Il mio amore per Barbie è sbocciato alla tenera età di 6 anni, quando entrai in possesso di un paio di Barbie di seconda mano. Non avevo mai amato le bambole da coccolare e spupazzare, mentre Barbie rappresentava invece un mondo tutto da scoprire e da inventare, dove trasformarsi in donna di successo alla ricerca dei propri sogni.
Passavo interi pomeriggi ad inventare storie in cui Barbie era la protagonista: spesso aveva un lavoro che amava ed era in grado di mantenersi da sola, comprando tutto quello che desiderava e uscendo con le amiche. Nella sua vita in un modo o nell’altro era sempre presente Ken, il suo eterno innamorato: a volte si sposavano, a volte litigavano, altre volte si erano appena conosciuti.
La cosa più bella di giocare con Barbie? La possibilità di inventarsi qualsiasi cosa, e di proiettare i propri sogni di future donne, immaginandosi il proprio futuro. C’è chi la vede come una donna stereotipata, e la indica come un giocattolo poco educativo: nella mia opinione, invece, giocare con Barbie aiuta a crescere e sognare di essere una donna a tutto tondo.
Quando ero piccola vedevo ovviamente Barbie come una splendida donna, dai capelli fluenti e dal sorriso smagliante, ma nei miei giochi era sempre intelligente e affermata, interessata ad altri argomenti al di fuori della moda e del trucco.

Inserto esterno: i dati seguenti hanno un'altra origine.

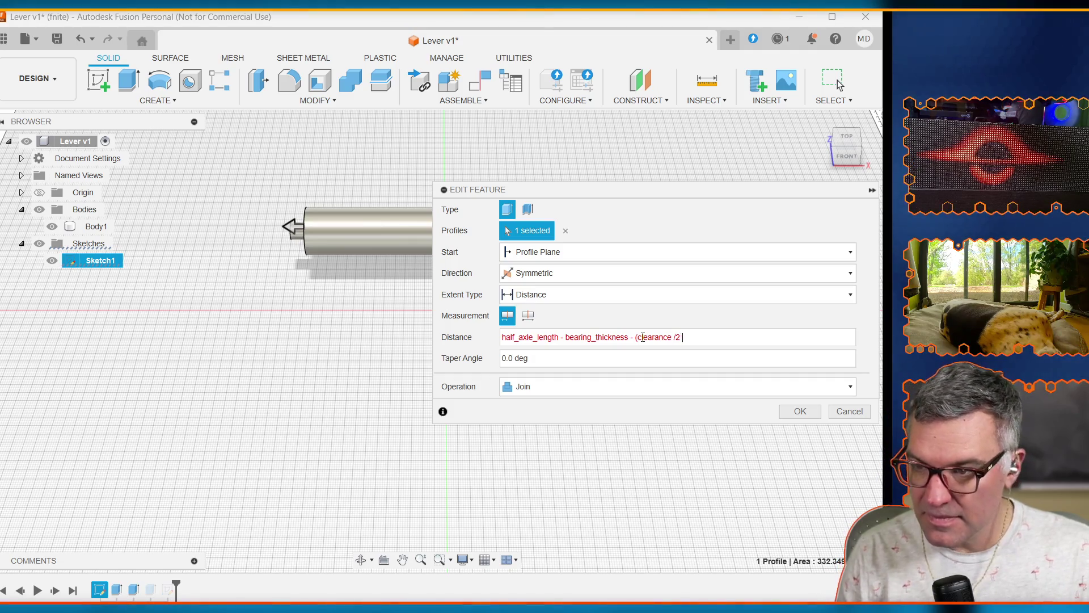
text())
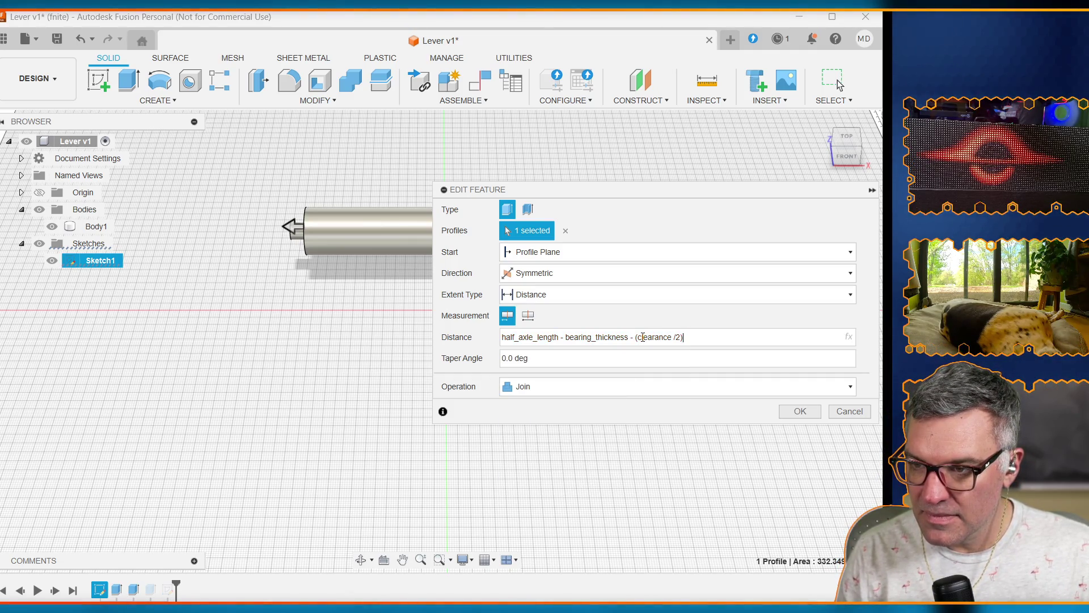
Step: Confirm the new axle distance, then start an Extrude on Sketch2's trapezoid profile
click(794, 414)
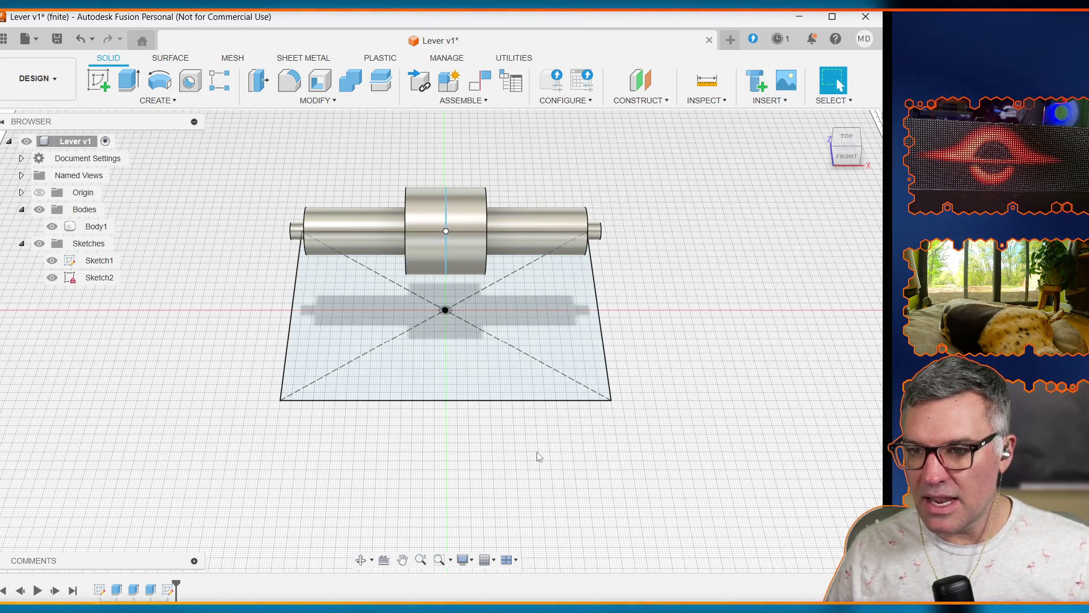
click(438, 346)
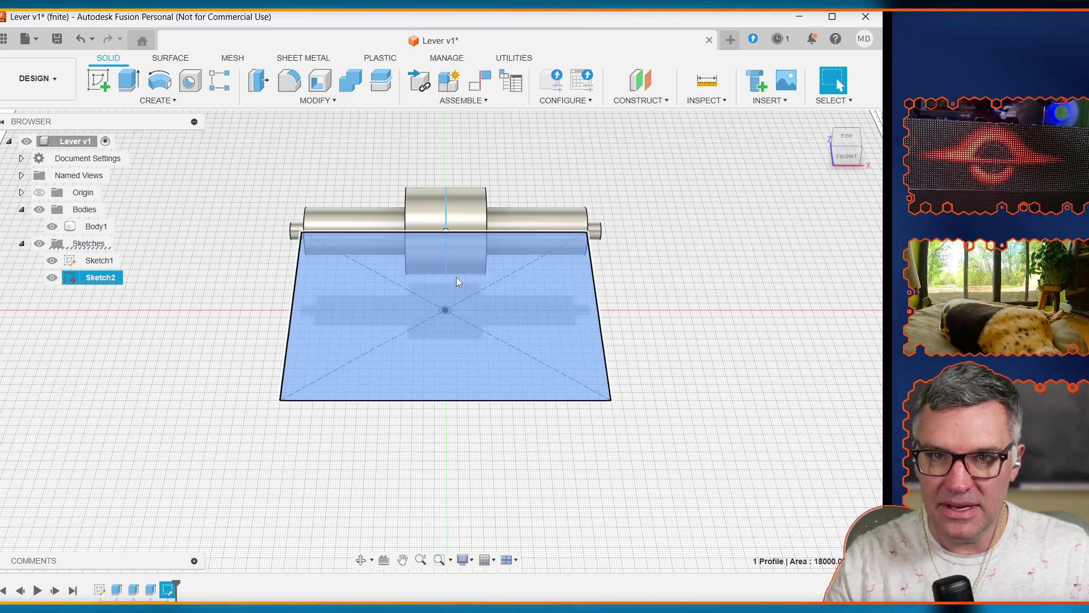
click(455, 281)
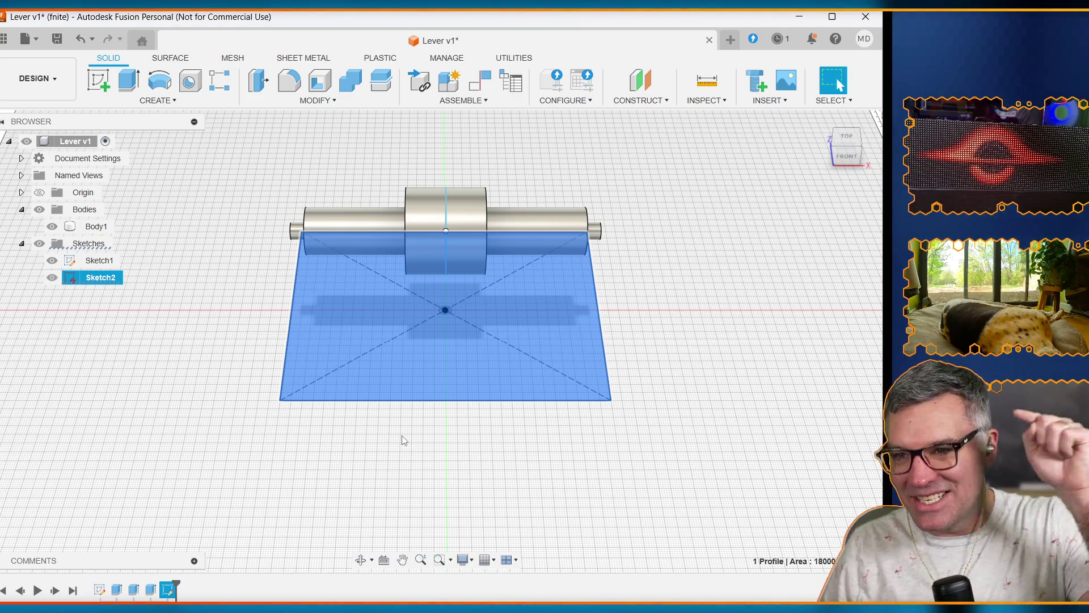
key(Escape)
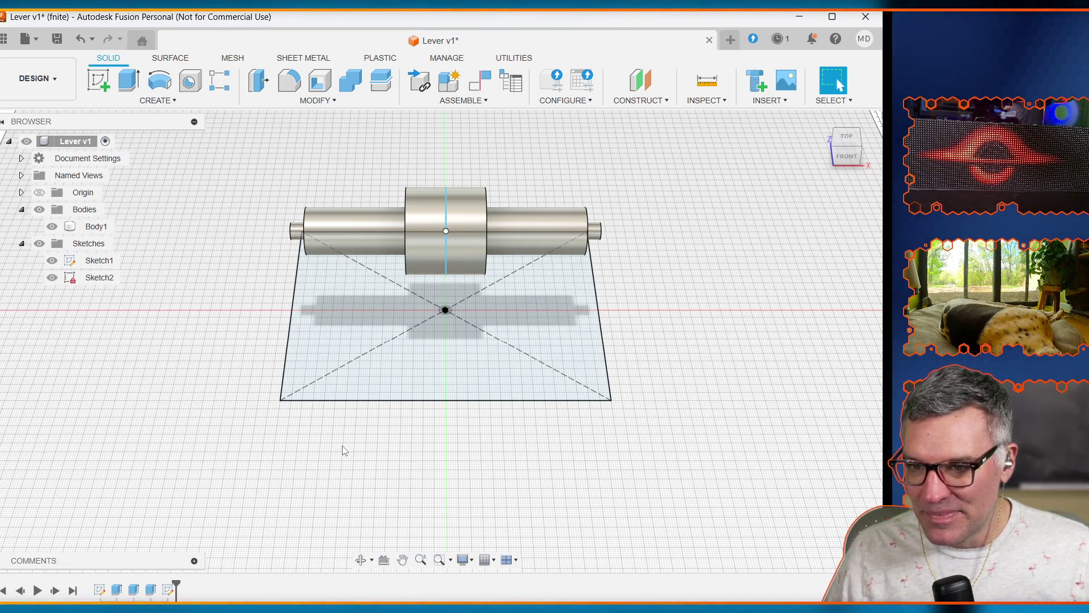
click(340, 381)
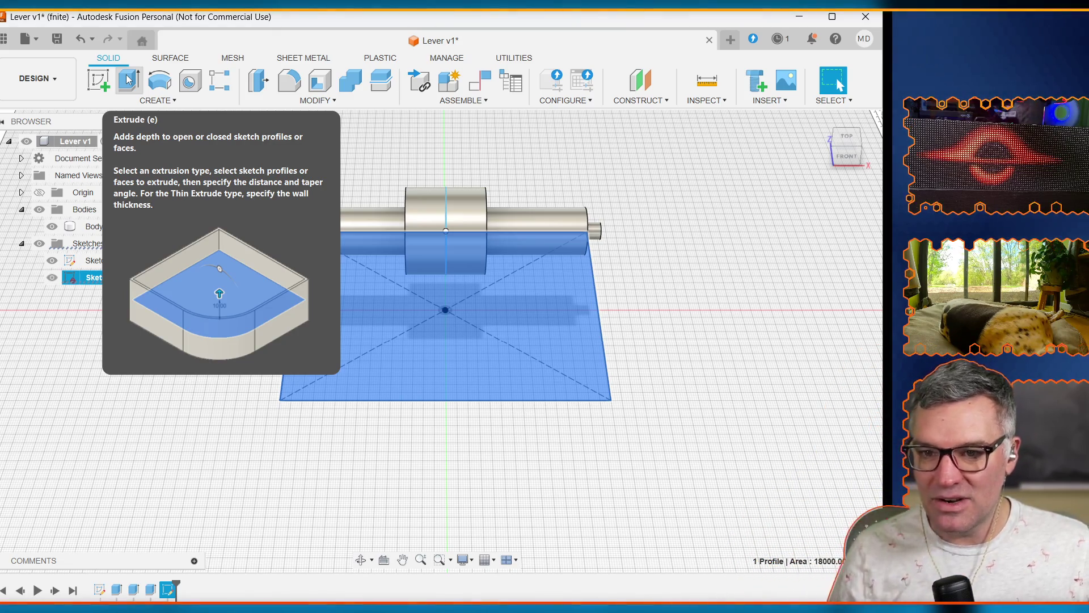
click(129, 80)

La mia Barbie preferita aveva i capelli castani ed era una scrittrice pubblicata – proprio come avrei voluto essere io, da grande.
Da più di cinquant’anni Barbie fa compagnia alle bambine, con il suo motto I can be; bambine di tutto il mondo, alcune delle quali adesso sono cresciute e hanno abbandonato le Barbie nella scatola dei ricordi. Anche per me è stato così, ma Barbie avrà sempre un angolino speciale nella mia mente di adulta, poiché è con lei che sono cresciuta e diventata quello che sono.